Using the records that appear below, write out exactly the lines from the one with "Unknown Mortal Orchestra" through the one with "which turns into yet another around of", keeping both end lines.
##### DATA TO USE #####
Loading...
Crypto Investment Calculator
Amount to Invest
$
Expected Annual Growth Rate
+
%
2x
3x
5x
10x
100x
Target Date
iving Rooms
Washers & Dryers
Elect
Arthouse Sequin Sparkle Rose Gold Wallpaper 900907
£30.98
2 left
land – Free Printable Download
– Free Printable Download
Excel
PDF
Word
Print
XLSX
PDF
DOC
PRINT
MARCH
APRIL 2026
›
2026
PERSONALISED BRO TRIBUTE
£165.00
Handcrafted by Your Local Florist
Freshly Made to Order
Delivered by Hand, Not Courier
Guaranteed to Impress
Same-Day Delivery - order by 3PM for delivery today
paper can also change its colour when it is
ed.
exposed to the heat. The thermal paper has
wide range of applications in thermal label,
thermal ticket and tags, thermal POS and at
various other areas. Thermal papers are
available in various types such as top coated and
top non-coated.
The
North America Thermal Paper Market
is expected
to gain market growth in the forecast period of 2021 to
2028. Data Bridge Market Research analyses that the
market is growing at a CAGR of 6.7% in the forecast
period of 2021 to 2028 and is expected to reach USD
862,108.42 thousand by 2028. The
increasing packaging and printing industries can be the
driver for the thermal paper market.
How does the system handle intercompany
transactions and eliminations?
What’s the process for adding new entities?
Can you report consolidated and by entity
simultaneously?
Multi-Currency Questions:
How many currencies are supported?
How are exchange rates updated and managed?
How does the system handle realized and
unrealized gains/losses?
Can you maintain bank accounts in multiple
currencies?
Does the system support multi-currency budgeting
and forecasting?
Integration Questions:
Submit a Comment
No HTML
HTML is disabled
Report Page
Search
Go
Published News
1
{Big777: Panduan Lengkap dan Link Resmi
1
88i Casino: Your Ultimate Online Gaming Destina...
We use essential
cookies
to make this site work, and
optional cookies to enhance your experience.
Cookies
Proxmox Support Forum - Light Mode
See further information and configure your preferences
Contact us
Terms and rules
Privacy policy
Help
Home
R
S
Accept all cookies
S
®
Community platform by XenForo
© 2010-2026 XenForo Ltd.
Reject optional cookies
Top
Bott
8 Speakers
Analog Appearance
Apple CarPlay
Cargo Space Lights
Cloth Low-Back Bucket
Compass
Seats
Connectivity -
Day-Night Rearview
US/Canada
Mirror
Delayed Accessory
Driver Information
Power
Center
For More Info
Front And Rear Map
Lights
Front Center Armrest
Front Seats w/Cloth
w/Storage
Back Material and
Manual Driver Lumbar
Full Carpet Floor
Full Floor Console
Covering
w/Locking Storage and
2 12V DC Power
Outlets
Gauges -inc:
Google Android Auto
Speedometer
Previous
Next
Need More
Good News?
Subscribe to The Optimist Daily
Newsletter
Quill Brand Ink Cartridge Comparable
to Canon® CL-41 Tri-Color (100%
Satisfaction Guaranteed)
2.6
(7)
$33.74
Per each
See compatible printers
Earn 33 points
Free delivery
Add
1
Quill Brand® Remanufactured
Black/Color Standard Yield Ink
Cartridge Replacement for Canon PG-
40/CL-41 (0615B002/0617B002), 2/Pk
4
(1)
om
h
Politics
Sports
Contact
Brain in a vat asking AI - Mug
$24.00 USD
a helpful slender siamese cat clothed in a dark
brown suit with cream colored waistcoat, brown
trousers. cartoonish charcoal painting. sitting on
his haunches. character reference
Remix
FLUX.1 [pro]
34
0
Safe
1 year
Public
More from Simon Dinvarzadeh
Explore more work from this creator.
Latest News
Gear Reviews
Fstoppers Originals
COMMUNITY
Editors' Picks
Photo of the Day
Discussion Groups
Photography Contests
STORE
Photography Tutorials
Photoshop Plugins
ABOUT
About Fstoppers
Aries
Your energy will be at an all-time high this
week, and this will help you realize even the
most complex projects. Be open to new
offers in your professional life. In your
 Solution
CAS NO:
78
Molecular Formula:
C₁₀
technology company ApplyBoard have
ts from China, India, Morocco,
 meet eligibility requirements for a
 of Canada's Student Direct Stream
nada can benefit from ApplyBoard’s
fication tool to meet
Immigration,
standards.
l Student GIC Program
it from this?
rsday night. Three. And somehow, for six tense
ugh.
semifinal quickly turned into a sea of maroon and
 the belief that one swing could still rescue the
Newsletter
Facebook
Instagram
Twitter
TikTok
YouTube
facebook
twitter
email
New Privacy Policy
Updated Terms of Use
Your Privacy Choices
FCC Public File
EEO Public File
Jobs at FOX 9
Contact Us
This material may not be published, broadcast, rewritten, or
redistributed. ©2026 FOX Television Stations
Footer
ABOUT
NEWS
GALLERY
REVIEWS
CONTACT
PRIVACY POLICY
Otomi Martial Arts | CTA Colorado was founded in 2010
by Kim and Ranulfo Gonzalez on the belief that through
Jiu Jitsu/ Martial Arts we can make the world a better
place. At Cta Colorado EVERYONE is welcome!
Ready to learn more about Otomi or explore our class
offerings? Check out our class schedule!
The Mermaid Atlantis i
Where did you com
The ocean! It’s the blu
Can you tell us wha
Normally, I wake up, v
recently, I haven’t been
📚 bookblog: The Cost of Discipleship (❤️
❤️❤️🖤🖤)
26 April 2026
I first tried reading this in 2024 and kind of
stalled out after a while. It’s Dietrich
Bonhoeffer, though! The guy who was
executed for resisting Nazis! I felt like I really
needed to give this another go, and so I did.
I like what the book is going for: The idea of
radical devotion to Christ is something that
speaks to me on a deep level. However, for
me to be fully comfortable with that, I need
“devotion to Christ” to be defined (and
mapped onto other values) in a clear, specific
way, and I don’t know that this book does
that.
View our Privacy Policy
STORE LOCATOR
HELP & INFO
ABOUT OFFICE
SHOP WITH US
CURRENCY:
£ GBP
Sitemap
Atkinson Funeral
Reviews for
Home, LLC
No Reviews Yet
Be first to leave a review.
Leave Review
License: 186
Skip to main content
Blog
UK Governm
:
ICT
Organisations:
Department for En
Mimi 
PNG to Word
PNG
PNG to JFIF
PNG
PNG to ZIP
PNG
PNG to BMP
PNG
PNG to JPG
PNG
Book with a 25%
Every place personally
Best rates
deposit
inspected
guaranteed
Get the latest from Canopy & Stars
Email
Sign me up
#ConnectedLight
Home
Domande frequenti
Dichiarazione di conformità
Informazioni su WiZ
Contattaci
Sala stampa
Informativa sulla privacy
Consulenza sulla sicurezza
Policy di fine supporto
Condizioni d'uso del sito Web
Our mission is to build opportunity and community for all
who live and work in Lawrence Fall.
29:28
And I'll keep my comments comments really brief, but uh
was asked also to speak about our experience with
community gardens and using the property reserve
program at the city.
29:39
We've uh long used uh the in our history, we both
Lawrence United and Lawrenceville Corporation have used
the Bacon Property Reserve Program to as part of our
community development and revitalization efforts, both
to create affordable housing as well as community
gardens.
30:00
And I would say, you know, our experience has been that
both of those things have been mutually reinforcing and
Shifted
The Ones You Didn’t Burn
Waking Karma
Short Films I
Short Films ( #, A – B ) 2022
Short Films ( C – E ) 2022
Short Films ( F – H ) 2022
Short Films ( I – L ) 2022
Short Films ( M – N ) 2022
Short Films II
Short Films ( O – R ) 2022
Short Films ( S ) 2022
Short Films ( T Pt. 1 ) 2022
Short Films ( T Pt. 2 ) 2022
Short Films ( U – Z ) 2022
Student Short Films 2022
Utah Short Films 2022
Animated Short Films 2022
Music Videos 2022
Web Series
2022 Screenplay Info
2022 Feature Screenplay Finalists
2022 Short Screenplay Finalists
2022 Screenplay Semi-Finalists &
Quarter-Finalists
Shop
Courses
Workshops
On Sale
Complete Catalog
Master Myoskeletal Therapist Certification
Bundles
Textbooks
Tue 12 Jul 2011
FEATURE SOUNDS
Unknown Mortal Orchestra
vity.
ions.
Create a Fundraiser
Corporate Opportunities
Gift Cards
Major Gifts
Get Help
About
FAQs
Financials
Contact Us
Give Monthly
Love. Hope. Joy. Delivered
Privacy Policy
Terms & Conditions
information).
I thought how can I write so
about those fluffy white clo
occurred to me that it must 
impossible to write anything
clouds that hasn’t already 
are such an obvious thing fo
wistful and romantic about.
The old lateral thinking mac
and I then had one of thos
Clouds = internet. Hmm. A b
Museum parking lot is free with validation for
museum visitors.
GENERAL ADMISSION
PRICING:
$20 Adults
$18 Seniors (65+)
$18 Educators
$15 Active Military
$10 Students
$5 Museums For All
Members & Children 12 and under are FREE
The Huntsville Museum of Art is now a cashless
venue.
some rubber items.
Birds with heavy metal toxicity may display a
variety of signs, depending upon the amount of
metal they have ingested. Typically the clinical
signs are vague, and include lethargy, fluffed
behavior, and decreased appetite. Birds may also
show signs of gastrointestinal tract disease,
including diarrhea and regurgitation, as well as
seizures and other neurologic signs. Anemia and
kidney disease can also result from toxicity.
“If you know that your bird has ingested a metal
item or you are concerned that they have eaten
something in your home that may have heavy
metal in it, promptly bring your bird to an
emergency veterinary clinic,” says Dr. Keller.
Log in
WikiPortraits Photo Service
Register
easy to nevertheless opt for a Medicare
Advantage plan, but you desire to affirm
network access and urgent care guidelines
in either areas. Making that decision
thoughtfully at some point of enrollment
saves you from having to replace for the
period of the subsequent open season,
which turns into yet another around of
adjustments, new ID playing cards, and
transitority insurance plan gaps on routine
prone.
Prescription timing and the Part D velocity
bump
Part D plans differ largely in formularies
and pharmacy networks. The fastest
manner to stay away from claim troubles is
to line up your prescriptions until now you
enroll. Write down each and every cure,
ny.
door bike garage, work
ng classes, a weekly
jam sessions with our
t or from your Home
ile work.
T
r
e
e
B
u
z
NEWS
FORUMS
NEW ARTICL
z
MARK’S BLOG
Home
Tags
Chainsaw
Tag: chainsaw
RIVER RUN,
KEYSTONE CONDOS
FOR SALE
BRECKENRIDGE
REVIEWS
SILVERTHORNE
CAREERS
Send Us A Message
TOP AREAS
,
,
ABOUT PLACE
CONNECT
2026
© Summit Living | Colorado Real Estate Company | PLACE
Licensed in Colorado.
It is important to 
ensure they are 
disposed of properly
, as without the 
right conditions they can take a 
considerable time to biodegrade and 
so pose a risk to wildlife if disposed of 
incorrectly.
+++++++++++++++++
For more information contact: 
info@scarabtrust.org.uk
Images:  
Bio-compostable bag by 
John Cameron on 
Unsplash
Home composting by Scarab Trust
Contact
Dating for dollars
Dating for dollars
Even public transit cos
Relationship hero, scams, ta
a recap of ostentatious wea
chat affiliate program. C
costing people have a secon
#####
▶ **RESPONSE TO THIS EXERCISE**:
Unknown Mortal Orchestra
vity.
ions.
Create a Fundraiser
Corporate Opportunities
Gift Cards
Major Gifts
Get Help
About
FAQs
Financials
Contact Us
Give Monthly
Love. Hope. Joy. Delivered
Privacy Policy
Terms & Conditions
information).
I thought how can I write so
about those fluffy white clo
occurred to me that it must 
impossible to write anything
clouds that hasn’t already 
are such an obvious thing fo
wistful and romantic about.
The old lateral thinking mac
and I then had one of thos
Clouds = internet. Hmm. A b
Museum parking lot is free with validation for
museum visitors.
GENERAL ADMISSION
PRICING:
$20 Adults
$18 Seniors (65+)
$18 Educators
$15 Active Military
$10 Students
$5 Museums For All
Members & Children 12 and under are FREE
The Huntsville Museum of Art is now a cashless
venue.
some rubber items.
Birds with heavy metal toxicity may display a
variety of signs, depending upon the amount of
metal they have ingested. Typically the clinical
signs are vague, and include lethargy, fluffed
behavior, and decreased appetite. Birds may also
show signs of gastrointestinal tract disease,
including diarrhea and regurgitation, as well as
seizures and other neurologic signs. Anemia and
kidney disease can also result from toxicity.
“If you know that your bird has ingested a metal
item or you are concerned that they have eaten
something in your home that may have heavy
metal in it, promptly bring your bird to an
emergency veterinary clinic,” says Dr. Keller.
Log in
WikiPortraits Photo Service
Register
easy to nevertheless opt for a Medicare
Advantage plan, but you desire to affirm
network access and urgent care guidelines
in either areas. Making that decision
thoughtfully at some point of enrollment
saves you from having to replace for the
period of the subsequent open season,
which turns into yet another around of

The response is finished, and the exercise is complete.